**The data:**
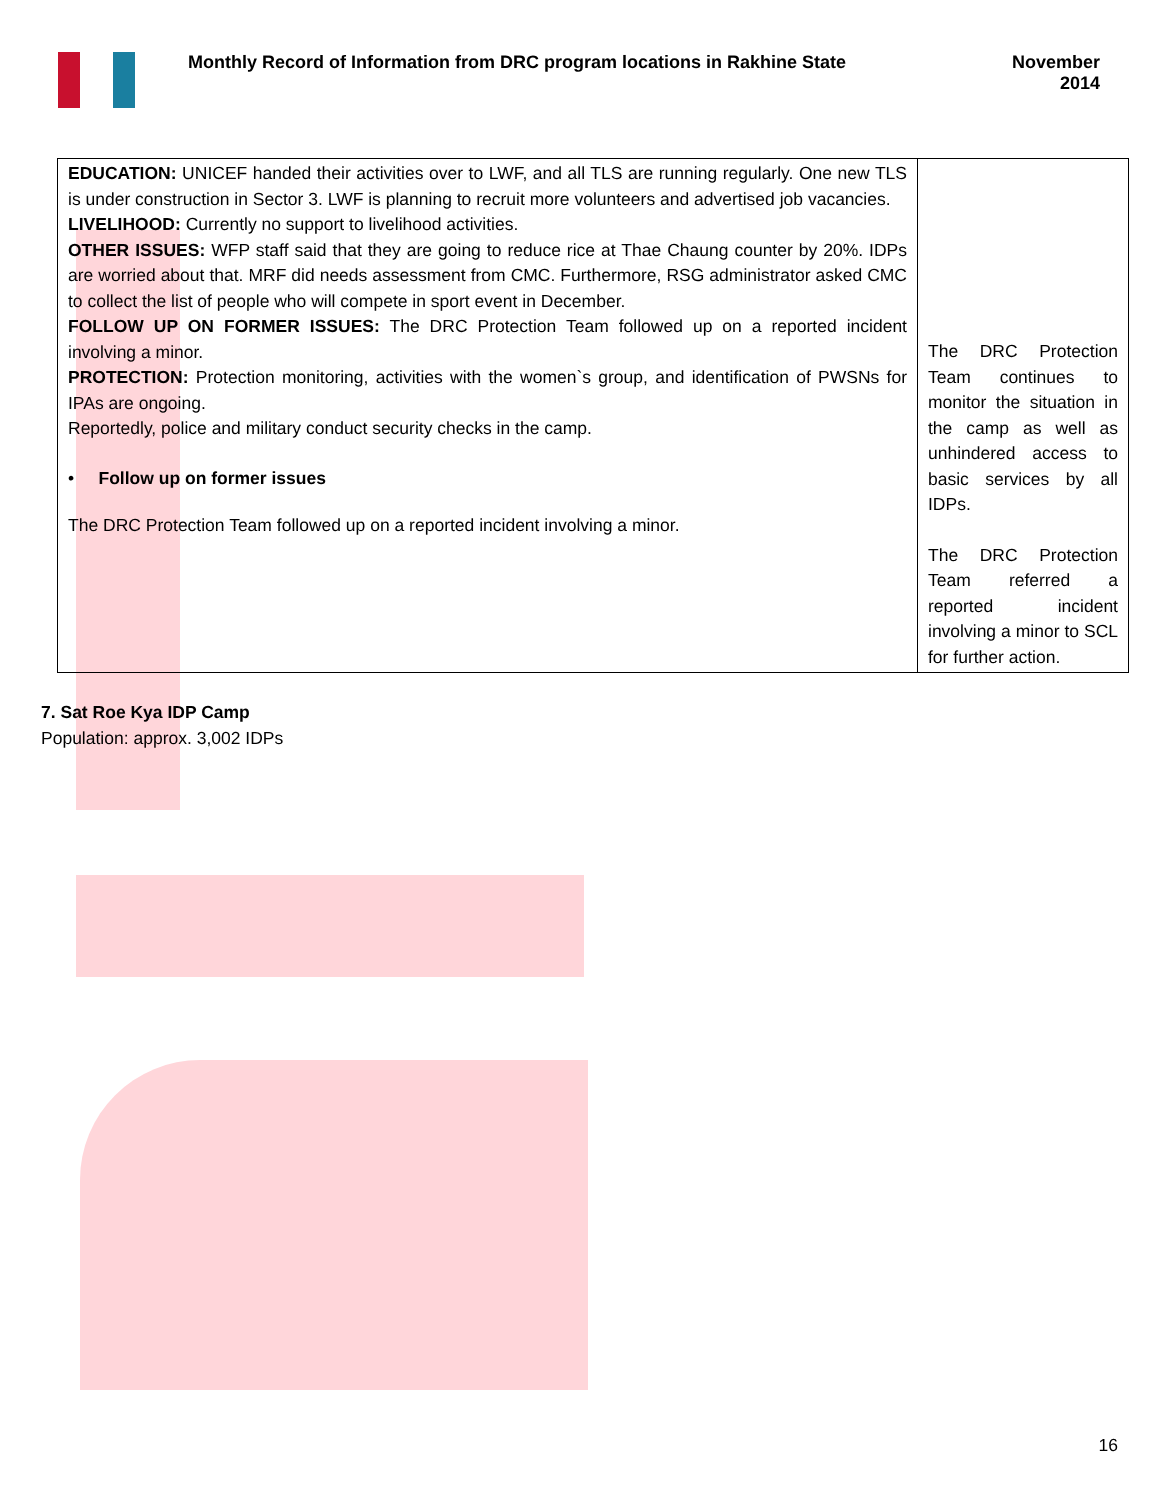Monthly Record of Information from DRC program locations in Rakhine State
November
2014
| EDUCATION: UNICEF handed their activities over to LWF, and all TLS are running regularly. One new TLS is under construction in Sector 3. LWF is planning to recruit more volunteers and advertised job vacancies. LIVELIHOOD: Currently no support to livelihood activities. OTHER ISSUES: WFP staff said that they are going to reduce rice at Thae Chaung counter by 20%. IDPs are worried about that. MRF did needs assessment from CMC. Furthermore, RSG administrator asked CMC to collect the list of people who will compete in sport event in December. FOLLOW UP ON FORMER ISSUES: The DRC Protection Team followed up on a reported incident involving a minor. PROTECTION: Protection monitoring, activities with the women`s group, and identification of PWSNs for IPAs are ongoing. Reportedly, police and military conduct security checks in the camp. • Follow up on former issues The DRC Protection Team followed up on a reported incident involving a minor. | The DRC Protection Team continues to monitor the situation in the camp as well as unhindered access to basic services by all IDPs. The DRC Protection Team referred a reported incident involving a minor to SCL for further action. |
7. Sat Roe Kya IDP Camp
Population: approx. 3,002 IDPs
16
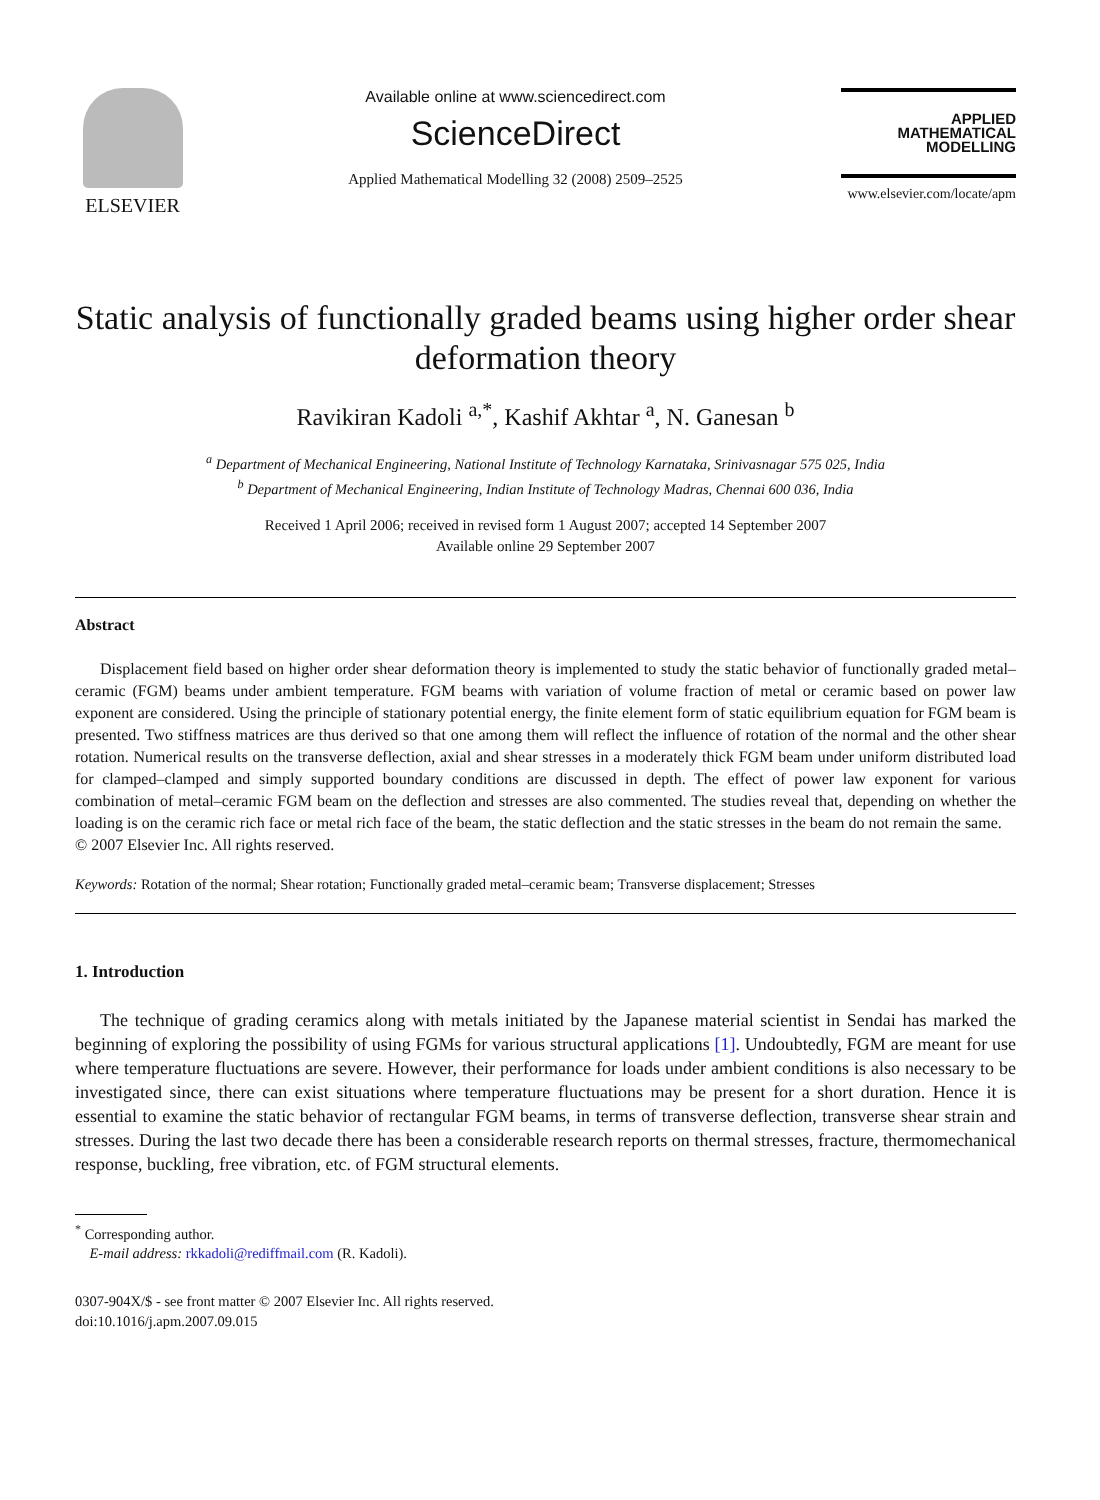ELSEVIER
Available online at www.sciencedirect.com
ScienceDirect
Applied Mathematical Modelling 32 (2008) 2509–2525
APPLIED
MATHEMATICAL
MODELLING
www.elsevier.com/locate/apm
Static analysis of functionally graded beams using higher order shear deformation theory
Ravikiran Kadoli <sup>a,*</sup>, Kashif Akhtar <sup>a</sup>, N. Ganesan <sup>b</sup>
<sup>a</sup> Department of Mechanical Engineering, National Institute of Technology Karnataka, Srinivasnagar 575 025, India
<sup>b</sup> Department of Mechanical Engineering, Indian Institute of Technology Madras, Chennai 600 036, India
Received 1 April 2006; received in revised form 1 August 2007; accepted 14 September 2007
Available online 29 September 2007
Abstract
Displacement field based on higher order shear deformation theory is implemented to study the static behavior of functionally graded metal–ceramic (FGM) beams under ambient temperature. FGM beams with variation of volume fraction of metal or ceramic based on power law exponent are considered. Using the principle of stationary potential energy, the finite element form of static equilibrium equation for FGM beam is presented. Two stiffness matrices are thus derived so that one among them will reflect the influence of rotation of the normal and the other shear rotation. Numerical results on the transverse deflection, axial and shear stresses in a moderately thick FGM beam under uniform distributed load for clamped–clamped and simply supported boundary conditions are discussed in depth. The effect of power law exponent for various combination of metal–ceramic FGM beam on the deflection and stresses are also commented. The studies reveal that, depending on whether the loading is on the ceramic rich face or metal rich face of the beam, the static deflection and the static stresses in the beam do not remain the same.
© 2007 Elsevier Inc. All rights reserved.
Keywords: Rotation of the normal; Shear rotation; Functionally graded metal–ceramic beam; Transverse displacement; Stresses
1. Introduction
The technique of grading ceramics along with metals initiated by the Japanese material scientist in Sendai has marked the beginning of exploring the possibility of using FGMs for various structural applications [1]. Undoubtedly, FGM are meant for use where temperature fluctuations are severe. However, their performance for loads under ambient conditions is also necessary to be investigated since, there can exist situations where temperature fluctuations may be present for a short duration. Hence it is essential to examine the static behavior of rectangular FGM beams, in terms of transverse deflection, transverse shear strain and stresses. During the last two decade there has been a considerable research reports on thermal stresses, fracture, thermomechanical response, buckling, free vibration, etc. of FGM structural elements.
<sup>*</sup> Corresponding author.
E-mail address: rkkadoli@rediffmail.com (R. Kadoli).
0307-904X/$ - see front matter © 2007 Elsevier Inc. All rights reserved.
doi:10.1016/j.apm.2007.09.015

**What this task involves:** Among the lines above, find those with the word "September" and list them.

**Exercise solution:**
Received 1 April 2006; received in revised form 1 August 2007; accepted 14 September 2007
Available online 29 September 2007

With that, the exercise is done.